837.00/3638

Memorandum by the Acting Secretary of State

The Cuban Ambassador called to my attention the press reports which were appearing in the United States and in Cuba to the effect that Ambassador Welles had announced that there will be no progress in the commercial treaty negotiations until the political conferences had reached a satisfactory conclusion. In other words, said Mr. Cintas, Mr. Welles is using the economic distress in Cuba, which can only be cured by a new commercial treaty, to bring pressure to bear upon President Machado to carry out Mr. Welles’ wishes; the Ambassador gave vent to his feelings on this subject and to the improper course which Mr. Welles was pursuing, which he said led to certain disaster; one or two alternatives would result—either President Machado would be shot or American Marines would be landed; he saw no other way out of the impasse which was rapidly approaching.

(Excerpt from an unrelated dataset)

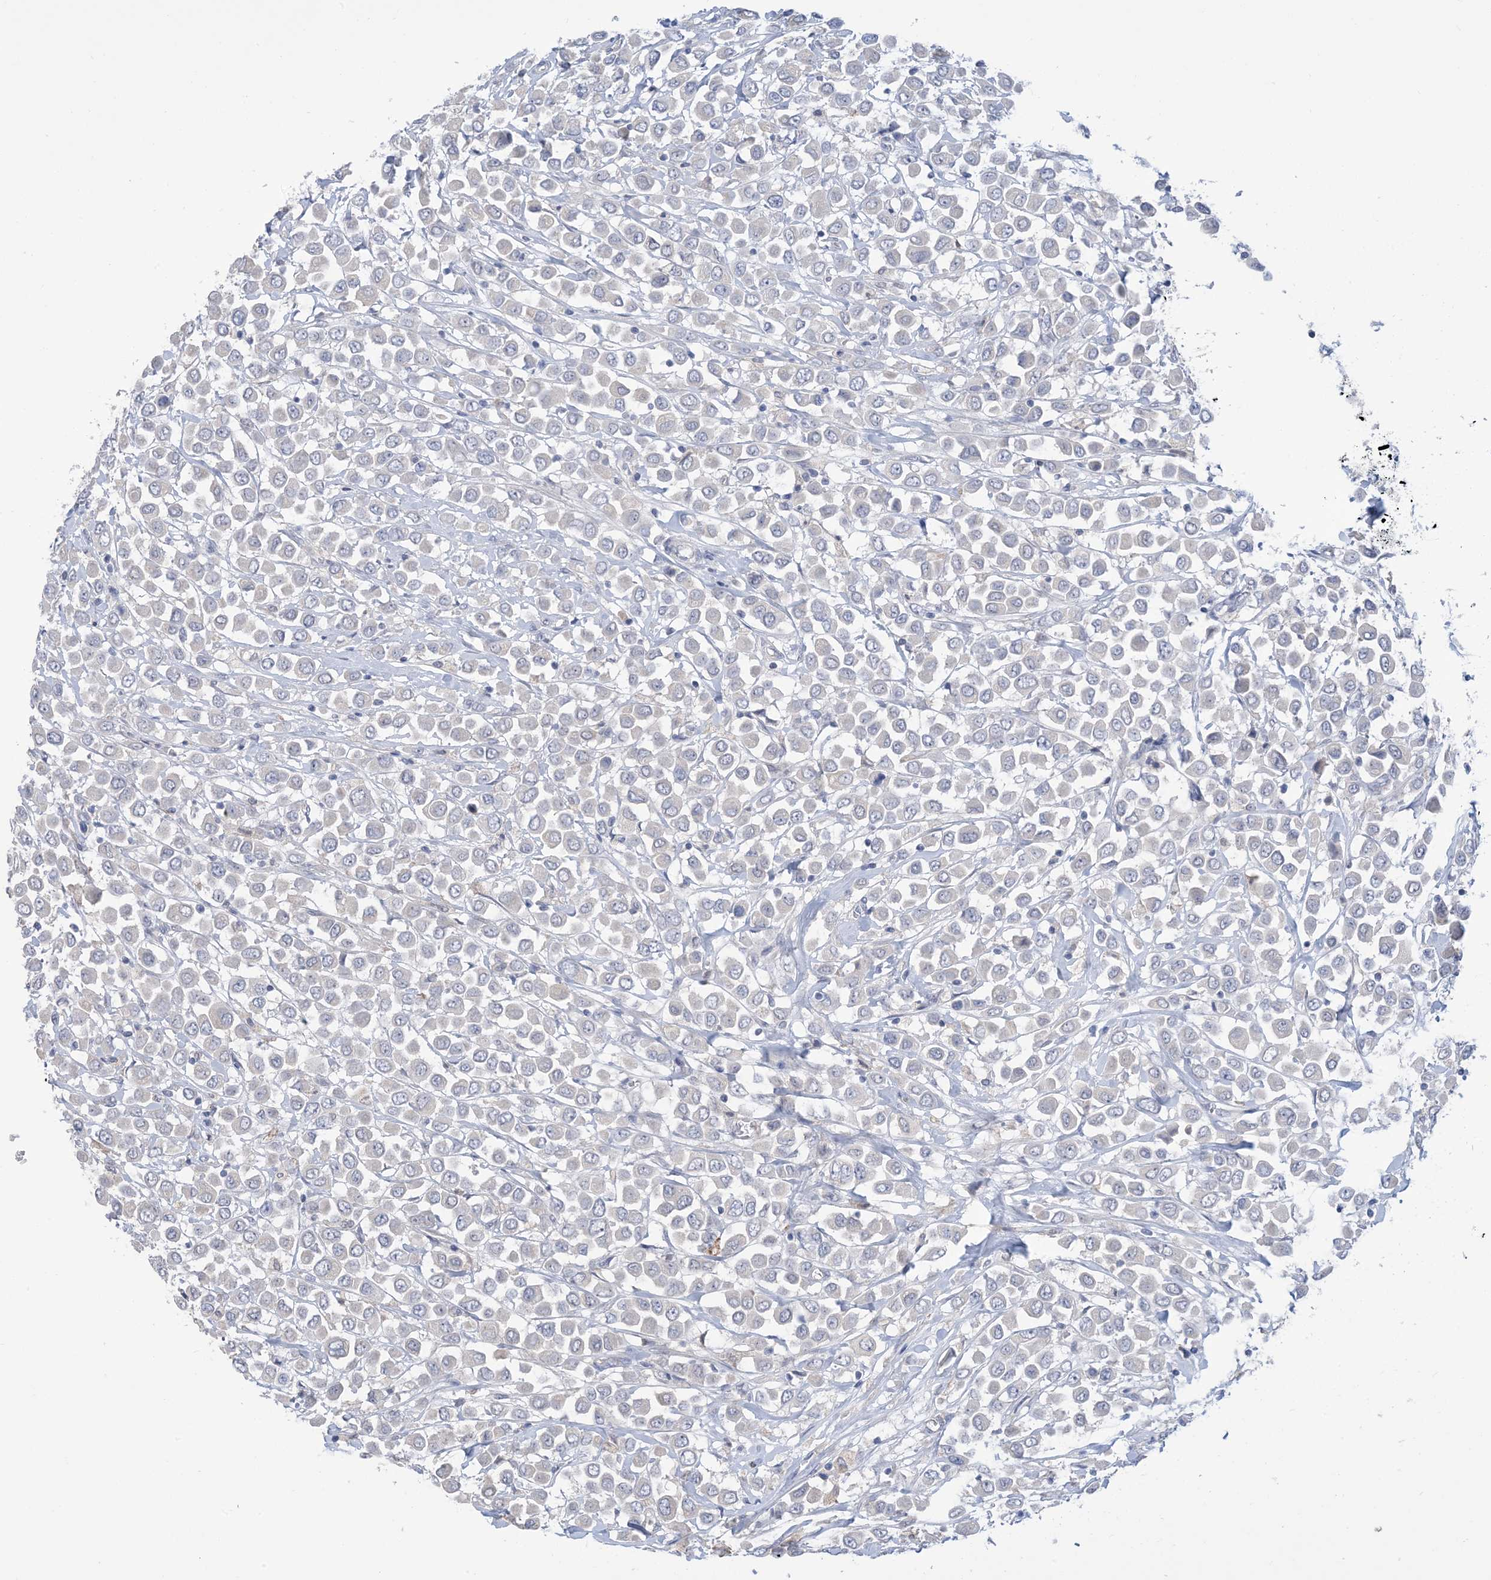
{"staining": {"intensity": "negative", "quantity": "none", "location": "none"}, "tissue": "breast cancer", "cell_type": "Tumor cells", "image_type": "cancer", "snomed": [{"axis": "morphology", "description": "Duct carcinoma"}, {"axis": "topography", "description": "Breast"}], "caption": "The image demonstrates no staining of tumor cells in infiltrating ductal carcinoma (breast).", "gene": "TTYH1", "patient": {"sex": "female", "age": 61}}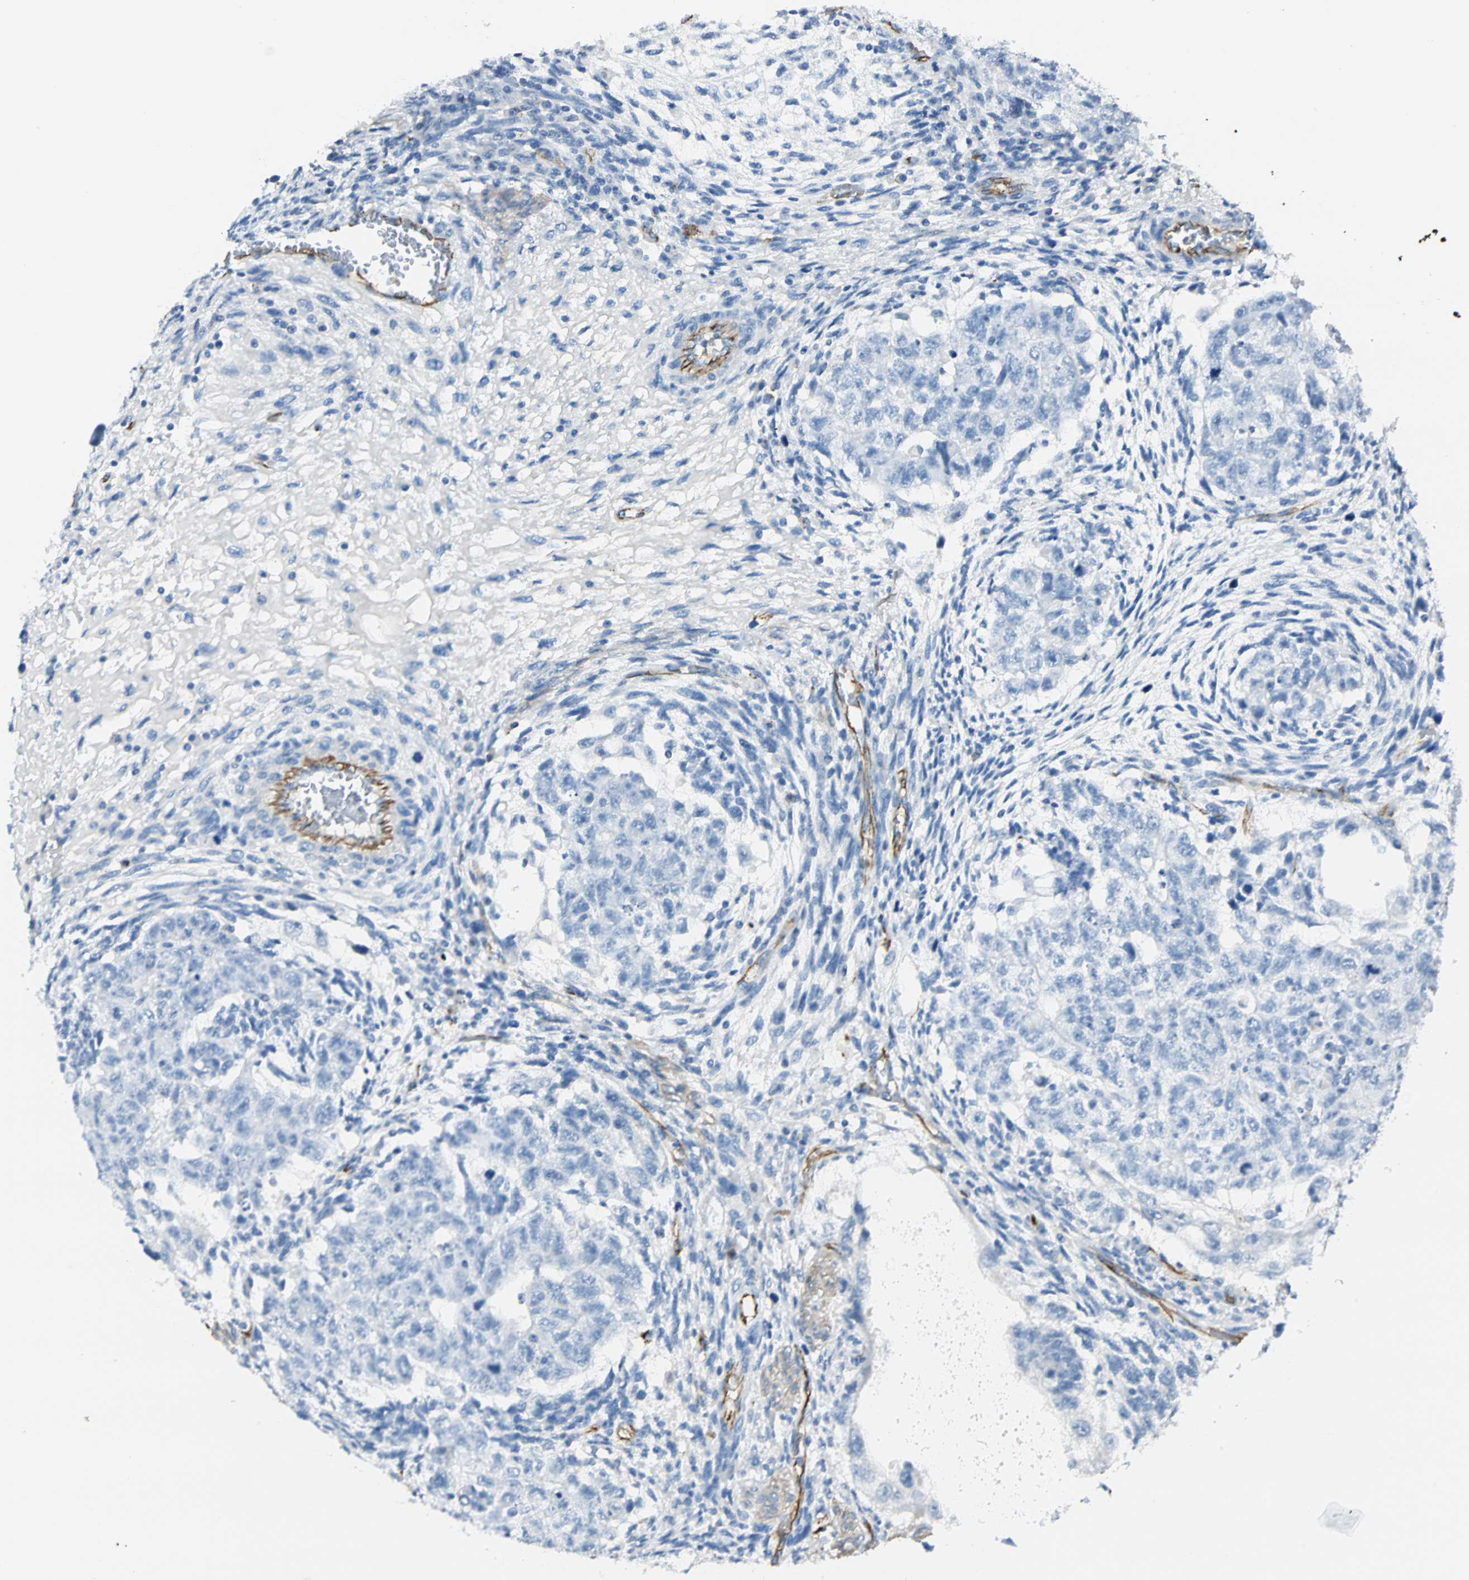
{"staining": {"intensity": "negative", "quantity": "none", "location": "none"}, "tissue": "testis cancer", "cell_type": "Tumor cells", "image_type": "cancer", "snomed": [{"axis": "morphology", "description": "Normal tissue, NOS"}, {"axis": "morphology", "description": "Carcinoma, Embryonal, NOS"}, {"axis": "topography", "description": "Testis"}], "caption": "Protein analysis of testis cancer (embryonal carcinoma) reveals no significant staining in tumor cells. Brightfield microscopy of immunohistochemistry (IHC) stained with DAB (3,3'-diaminobenzidine) (brown) and hematoxylin (blue), captured at high magnification.", "gene": "VPS9D1", "patient": {"sex": "male", "age": 36}}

I told Ambassador Cintas that at this morning’s press conference I had been asked to explain the press statements to which the Ambassador had just referred; I had said in reply to these inquiries that informal conversations were proceeding between the Embassy and the Cuban Government in preparation of the more formal treaty negotiations; that Ambassador Welles was so preoccupied with his [Page 332] political conferences that he had not had time up to the present to take up seriously formal treaty negotiations, but that undoubtedly he would do so as soon as he had the opportunity; that I had denied, I said, that the United States was holding up commercial treaty negotiations until President Machado had come to terms.

The Ambassador talked at length in his usual strain of the iniquities of the present situation and of the false position which Mr. Welles was taking in dictating a policy to President Machado; he warned me that such a policy was doomed to failure and that any such failure would be a great blow to the prestige of the United States.